## Problem details:
Write out again, exactly, the lines below starting at the one with "SEARCHING FOR OR REVIEWING" and ending at the one with "Crypto taxes: Simplified.".

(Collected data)
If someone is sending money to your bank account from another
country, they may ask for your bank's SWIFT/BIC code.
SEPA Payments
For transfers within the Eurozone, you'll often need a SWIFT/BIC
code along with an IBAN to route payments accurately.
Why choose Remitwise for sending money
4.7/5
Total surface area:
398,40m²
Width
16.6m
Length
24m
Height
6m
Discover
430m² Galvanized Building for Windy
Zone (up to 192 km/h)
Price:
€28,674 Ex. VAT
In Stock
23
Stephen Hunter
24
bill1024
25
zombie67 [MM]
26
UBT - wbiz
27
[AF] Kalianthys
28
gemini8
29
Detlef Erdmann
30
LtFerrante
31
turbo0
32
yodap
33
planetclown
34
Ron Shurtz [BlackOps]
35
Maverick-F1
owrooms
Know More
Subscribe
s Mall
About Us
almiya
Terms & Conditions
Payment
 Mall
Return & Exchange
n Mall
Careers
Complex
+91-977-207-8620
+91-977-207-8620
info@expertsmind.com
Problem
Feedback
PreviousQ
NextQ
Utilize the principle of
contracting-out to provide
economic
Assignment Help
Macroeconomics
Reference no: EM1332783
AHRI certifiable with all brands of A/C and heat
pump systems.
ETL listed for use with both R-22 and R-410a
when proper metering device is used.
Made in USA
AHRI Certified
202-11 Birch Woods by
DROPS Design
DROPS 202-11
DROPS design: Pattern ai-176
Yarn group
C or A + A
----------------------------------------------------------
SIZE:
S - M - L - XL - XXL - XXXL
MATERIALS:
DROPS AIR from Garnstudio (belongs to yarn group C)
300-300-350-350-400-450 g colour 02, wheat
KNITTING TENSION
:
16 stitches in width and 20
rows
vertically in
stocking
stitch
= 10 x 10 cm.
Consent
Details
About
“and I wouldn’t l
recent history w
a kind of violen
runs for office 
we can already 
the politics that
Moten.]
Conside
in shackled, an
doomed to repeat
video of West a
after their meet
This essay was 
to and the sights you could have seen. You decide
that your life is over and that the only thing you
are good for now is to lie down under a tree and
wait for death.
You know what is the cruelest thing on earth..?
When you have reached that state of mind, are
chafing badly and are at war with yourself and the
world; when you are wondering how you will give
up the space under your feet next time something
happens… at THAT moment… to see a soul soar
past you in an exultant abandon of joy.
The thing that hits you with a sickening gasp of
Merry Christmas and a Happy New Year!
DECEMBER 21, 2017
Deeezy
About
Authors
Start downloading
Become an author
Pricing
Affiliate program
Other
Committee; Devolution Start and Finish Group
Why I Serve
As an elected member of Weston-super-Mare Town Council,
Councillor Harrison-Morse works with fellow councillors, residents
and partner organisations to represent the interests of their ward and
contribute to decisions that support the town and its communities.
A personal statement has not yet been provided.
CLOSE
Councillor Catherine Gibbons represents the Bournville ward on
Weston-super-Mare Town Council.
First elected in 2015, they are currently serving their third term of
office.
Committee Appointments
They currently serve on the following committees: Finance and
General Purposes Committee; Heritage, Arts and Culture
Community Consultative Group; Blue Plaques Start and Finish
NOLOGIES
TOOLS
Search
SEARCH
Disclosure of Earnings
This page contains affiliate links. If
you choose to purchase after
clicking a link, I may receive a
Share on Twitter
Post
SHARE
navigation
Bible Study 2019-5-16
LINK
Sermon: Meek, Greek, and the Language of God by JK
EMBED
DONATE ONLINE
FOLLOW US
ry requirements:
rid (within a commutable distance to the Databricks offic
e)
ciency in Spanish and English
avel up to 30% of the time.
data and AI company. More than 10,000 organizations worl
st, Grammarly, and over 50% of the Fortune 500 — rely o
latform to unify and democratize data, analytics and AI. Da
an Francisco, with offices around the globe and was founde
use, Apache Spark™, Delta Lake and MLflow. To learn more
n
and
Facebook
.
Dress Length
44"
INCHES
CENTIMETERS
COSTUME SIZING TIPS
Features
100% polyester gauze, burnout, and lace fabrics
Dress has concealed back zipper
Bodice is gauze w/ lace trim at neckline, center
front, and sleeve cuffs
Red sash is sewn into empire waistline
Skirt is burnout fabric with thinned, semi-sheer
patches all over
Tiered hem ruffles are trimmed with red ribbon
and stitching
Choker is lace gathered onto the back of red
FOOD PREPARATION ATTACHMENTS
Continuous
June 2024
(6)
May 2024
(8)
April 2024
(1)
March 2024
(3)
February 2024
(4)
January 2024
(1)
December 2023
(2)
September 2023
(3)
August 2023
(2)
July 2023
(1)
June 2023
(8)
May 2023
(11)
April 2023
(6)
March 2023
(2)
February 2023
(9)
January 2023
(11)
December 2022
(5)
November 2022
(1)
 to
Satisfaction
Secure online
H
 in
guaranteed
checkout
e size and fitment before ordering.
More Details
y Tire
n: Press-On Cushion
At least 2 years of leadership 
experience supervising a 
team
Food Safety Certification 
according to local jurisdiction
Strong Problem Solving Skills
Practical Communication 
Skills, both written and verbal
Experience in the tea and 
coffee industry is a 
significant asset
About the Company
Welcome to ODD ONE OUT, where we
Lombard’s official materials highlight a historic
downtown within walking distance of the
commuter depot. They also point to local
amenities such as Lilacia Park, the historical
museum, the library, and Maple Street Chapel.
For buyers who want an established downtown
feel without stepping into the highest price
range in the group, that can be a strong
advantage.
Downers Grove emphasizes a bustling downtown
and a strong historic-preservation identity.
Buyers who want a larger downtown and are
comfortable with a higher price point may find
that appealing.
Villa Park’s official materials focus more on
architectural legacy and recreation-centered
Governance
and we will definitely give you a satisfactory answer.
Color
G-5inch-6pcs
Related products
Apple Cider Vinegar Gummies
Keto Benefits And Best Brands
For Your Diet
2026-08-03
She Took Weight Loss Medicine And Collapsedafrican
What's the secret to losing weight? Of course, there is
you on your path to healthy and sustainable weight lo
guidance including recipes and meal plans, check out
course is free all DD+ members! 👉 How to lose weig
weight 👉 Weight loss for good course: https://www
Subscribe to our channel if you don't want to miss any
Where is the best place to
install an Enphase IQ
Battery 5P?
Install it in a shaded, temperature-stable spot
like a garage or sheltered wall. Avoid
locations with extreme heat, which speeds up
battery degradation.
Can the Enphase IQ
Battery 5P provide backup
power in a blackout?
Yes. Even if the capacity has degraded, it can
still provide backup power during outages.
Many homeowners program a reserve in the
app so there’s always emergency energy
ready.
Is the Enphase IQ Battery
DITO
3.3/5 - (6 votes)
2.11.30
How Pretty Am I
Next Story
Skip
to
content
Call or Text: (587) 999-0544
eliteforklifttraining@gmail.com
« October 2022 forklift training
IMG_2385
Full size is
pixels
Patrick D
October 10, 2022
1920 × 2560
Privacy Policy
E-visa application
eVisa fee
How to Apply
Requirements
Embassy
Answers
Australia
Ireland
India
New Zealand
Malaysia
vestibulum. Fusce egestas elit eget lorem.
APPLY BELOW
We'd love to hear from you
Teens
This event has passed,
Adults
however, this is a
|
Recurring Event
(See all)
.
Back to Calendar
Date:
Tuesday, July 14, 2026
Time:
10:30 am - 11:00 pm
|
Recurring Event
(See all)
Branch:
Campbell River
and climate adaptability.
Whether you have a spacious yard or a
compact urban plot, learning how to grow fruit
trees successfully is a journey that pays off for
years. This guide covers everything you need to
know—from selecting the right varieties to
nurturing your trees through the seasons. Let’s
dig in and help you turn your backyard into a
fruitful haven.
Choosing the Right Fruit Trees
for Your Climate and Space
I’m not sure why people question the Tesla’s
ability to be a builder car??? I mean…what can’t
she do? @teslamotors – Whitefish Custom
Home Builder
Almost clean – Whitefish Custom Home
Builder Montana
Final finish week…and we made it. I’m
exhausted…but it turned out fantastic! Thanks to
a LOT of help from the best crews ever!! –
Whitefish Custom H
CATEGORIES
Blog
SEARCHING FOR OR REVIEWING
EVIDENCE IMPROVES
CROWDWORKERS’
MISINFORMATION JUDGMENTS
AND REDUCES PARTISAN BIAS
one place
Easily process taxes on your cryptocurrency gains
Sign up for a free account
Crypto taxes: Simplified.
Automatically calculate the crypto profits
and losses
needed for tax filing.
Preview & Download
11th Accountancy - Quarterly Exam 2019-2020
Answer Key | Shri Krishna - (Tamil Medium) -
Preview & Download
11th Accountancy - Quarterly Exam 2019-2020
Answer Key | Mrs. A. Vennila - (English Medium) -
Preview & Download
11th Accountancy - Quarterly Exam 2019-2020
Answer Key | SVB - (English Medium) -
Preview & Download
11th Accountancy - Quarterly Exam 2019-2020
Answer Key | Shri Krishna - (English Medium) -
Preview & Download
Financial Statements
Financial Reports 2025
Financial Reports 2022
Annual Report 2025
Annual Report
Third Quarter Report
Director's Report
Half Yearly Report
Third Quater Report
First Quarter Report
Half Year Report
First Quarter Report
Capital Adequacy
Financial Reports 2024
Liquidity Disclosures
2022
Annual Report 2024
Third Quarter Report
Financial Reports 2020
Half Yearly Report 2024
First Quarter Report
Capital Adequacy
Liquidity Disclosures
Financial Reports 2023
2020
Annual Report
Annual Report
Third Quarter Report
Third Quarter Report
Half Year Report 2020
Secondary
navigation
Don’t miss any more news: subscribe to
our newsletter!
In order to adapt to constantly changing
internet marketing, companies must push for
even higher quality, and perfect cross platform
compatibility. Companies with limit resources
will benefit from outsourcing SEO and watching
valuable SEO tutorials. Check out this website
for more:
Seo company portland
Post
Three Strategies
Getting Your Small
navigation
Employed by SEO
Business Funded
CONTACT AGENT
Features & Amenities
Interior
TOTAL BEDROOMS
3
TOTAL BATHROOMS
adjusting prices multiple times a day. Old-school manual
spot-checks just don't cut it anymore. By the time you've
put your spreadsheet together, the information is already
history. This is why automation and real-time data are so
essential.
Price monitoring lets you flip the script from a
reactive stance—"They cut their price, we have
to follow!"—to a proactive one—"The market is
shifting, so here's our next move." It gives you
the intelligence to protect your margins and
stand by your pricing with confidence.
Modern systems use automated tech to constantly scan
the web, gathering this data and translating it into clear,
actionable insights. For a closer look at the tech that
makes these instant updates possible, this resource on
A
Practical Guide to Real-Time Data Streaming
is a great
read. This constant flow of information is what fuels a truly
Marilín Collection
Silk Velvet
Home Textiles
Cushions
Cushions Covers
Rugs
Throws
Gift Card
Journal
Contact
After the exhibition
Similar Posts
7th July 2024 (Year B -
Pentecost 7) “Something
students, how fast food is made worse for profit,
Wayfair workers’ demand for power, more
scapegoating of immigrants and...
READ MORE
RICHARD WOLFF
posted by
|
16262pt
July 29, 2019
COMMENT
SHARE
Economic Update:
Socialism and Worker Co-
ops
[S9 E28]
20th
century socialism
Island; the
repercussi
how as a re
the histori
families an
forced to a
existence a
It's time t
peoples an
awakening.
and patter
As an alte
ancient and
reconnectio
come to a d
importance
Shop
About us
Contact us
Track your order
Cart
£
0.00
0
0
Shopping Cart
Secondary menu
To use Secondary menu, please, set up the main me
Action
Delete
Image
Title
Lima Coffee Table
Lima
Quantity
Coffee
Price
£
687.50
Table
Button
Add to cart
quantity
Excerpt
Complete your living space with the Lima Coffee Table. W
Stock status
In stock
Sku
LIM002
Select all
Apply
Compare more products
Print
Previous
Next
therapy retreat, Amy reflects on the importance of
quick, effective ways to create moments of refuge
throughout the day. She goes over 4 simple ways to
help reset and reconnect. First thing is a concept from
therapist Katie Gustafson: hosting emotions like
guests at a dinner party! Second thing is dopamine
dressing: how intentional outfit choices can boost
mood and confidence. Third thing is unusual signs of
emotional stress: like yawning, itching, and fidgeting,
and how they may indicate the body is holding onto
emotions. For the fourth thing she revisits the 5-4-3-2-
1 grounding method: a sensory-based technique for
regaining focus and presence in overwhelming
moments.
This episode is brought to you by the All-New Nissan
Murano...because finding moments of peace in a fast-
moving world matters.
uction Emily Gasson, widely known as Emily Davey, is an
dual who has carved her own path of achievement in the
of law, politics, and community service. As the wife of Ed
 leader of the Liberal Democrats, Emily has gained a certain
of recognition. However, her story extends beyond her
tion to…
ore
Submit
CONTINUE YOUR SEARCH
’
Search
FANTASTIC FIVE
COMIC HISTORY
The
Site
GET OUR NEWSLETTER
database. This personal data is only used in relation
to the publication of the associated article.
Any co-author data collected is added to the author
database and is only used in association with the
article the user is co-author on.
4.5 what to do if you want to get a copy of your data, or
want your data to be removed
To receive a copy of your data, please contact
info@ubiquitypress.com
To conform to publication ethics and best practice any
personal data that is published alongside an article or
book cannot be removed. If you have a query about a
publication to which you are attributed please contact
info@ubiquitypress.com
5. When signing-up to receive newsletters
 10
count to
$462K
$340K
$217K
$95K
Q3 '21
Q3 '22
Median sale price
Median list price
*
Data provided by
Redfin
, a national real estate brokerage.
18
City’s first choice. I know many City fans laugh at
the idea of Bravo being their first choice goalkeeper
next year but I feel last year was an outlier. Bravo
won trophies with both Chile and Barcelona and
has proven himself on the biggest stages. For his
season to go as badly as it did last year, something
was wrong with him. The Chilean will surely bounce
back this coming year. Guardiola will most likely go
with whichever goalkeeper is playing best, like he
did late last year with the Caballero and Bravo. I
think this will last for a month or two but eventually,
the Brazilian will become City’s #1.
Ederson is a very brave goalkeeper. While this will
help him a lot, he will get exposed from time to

## Exercise output:
SEARCHING FOR OR REVIEWING
EVIDENCE IMPROVES
CROWDWORKERS’
MISINFORMATION JUDGMENTS
AND REDUCES PARTISAN BIAS
one place
Easily process taxes on your cryptocurrency gains
Sign up for a free account
Crypto taxes: Simplified.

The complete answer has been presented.